Task goal:
Transcribe the text read from every one of the records below, line by line and unchanged. Leave the pictures out of your answer.

Recorded data:

= = =

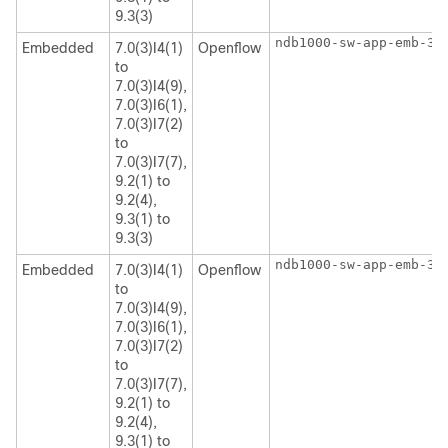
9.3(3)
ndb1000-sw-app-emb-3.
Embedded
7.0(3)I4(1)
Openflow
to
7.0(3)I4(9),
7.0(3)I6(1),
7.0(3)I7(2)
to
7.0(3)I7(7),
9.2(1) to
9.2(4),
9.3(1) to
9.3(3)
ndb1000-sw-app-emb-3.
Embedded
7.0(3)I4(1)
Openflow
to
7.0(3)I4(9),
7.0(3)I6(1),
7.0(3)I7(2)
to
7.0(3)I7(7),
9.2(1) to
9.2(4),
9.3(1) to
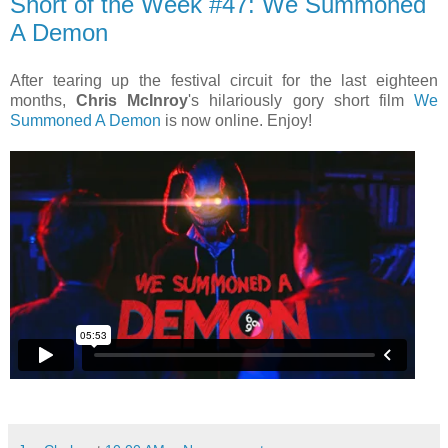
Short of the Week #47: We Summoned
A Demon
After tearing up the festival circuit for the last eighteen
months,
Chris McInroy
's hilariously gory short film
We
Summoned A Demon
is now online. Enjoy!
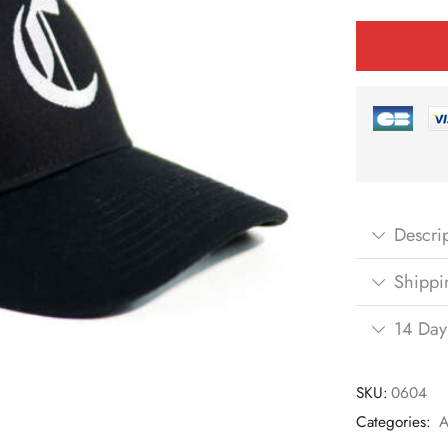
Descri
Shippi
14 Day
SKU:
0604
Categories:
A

= = =

Solved problem:
9.3(3)
ndb1000-sw-app-emb-3.
Embedded
7.0(3)I4(1)
Openflow
to
7.0(3)I4(9),
7.0(3)I6(1),
7.0(3)I7(2)
to
7.0(3)I7(7),
9.2(1) to
9.2(4),
9.3(1) to
9.3(3)
ndb1000-sw-app-emb-3.
Embedded
7.0(3)I4(1)
Openflow
to
7.0(3)I4(9),
7.0(3)I6(1),
7.0(3)I7(2)
to
7.0(3)I7(7),
9.2(1) to
9.2(4),
9.3(1) to
Short of the Week #47: We Summoned
A Demon
After tearing up the festival circuit for the last eighteen
months,
Chris McInroy
's hilariously gory short film
We
Summoned A Demon
is now online. Enjoy!
Descri
Shippi
14 Day
SKU:
0604
Categories:
A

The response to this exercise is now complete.